Chapter 9: War in Our Imaginations and Our Memories
The final chapter is about presentation of war in culture. It starts with Shakespeare, then goes to Goya’s pictures, Tolstoy and Remark novels. This is mainly about horrors and costs of war. There is also glorification of war and heroism, dehumanization of enemies, military music which serves both inspirational purposes to raise spirit of troops and utilitarian purpose of communications on battlefield. Author then discusses technological advances in imaging of war from photography to movies all of which opens huge opportunities for manipulation of people into supporting or opposing war, which become important part of any hostilities, especially based on ideology.
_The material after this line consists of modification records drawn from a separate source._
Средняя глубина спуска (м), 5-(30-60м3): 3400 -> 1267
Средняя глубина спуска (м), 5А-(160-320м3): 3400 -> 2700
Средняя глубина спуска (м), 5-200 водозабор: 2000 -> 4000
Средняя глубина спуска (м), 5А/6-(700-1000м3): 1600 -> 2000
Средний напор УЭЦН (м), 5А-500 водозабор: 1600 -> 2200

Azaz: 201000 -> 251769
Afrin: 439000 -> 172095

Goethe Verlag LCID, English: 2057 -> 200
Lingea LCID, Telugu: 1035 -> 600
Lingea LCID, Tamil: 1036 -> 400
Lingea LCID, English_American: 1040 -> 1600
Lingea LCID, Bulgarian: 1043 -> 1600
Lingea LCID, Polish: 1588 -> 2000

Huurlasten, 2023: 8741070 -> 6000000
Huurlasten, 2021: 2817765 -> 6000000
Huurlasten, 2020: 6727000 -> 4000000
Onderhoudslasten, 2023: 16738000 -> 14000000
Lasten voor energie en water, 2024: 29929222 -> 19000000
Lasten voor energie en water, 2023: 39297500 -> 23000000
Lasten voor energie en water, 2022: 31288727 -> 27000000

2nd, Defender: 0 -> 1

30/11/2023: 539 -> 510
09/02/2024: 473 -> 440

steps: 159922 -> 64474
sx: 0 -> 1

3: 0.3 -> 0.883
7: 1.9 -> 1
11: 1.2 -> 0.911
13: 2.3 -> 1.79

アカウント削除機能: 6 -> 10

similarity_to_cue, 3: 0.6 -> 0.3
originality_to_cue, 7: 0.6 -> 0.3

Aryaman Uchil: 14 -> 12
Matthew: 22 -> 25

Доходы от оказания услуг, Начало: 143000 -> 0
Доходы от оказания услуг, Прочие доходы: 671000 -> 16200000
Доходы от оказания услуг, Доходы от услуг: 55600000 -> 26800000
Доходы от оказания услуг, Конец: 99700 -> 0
At the end of chapter author discusses cultural narratives build after WWI and WWII by different participant countries.

Conclusion

In conclusion author discusses currently developed in Western societies mixed attitude to war. On one hand it is commemoration and interest to war stories and on other hand complete rejection of war as an option in conflict resolution. Author suggests that currently wars are moving away from being caused by conflict between states to being Civil wars caused by conflict within states, whether racial, ethnic, religious, or ideological. Author also points out:” It is possible at the very least to identify trends in war. The future, like the present, will hold two levels of war, the one employing professional forces and high technology, with all the power of advanced economies and organized societies behind them, and the other will be fought with loosely organized forces using low-cost weapons. And what is also sure is that the two sorts of war will overlap.” Overall author believes that wars are not going away and idea of globalization based on generally accepted rules seems to be not workable, at least for now, and that new technology that are coming on line will case huge, but unpredictable changes in military capabilities and consequently their use at war.

MY TAKE ON IT:

I think it is a nice review of the war as tool of competition between human groups from small tribes fighting for control of better hunting grounds to nation states fighting for dominance over global resources of all kinds and control over multibillion populations. I personally believe that massive industrial war between states is not coming back just because nuclear weapons eliminated illusion of invincibility for top leadership of such countries and their families. Survival in bunker someplace deep underground of radioactive desert does not seem palatable option for anybody. However, I think the war is not going away as violent conflict between groups, it just takes different form more of the ideological struggle for minds of adversary’s population which would allow transfer control over resources to aggressor without firefights and bombing. The great example of such new form of war is multidecade aggression of Chinese communist party against USA and Western world overall. It features a very effective bribing of Western elite paid for transfer of financial, industrial, and technological resources to China by providing cheap labor and shelter from environmental regulations that parts of the same Western elite imposed on their own countries. This war so far was as successful as Hitler’s blitzkrieg until fall of 1940 and it seems to be reaching the point when danger of losing its position and becoming some low-level servants in Chinese led global hierarchy is becoming increasingly clear to many in Western elite. At the point of this writing the American elite is still discounting this danger as less important than populist threat of Trump’s movement, but I think it is temporary pause. After temporarily succeeding in suppressing populist movement, elite will have to either reacquire its nationalist mantle and get at the lead of anti-China global war of independence, hopefully with minimal violence, or to be wiped out by internal civil war by resurgent populist movement much more powerful than what they’ve been dealing with so far.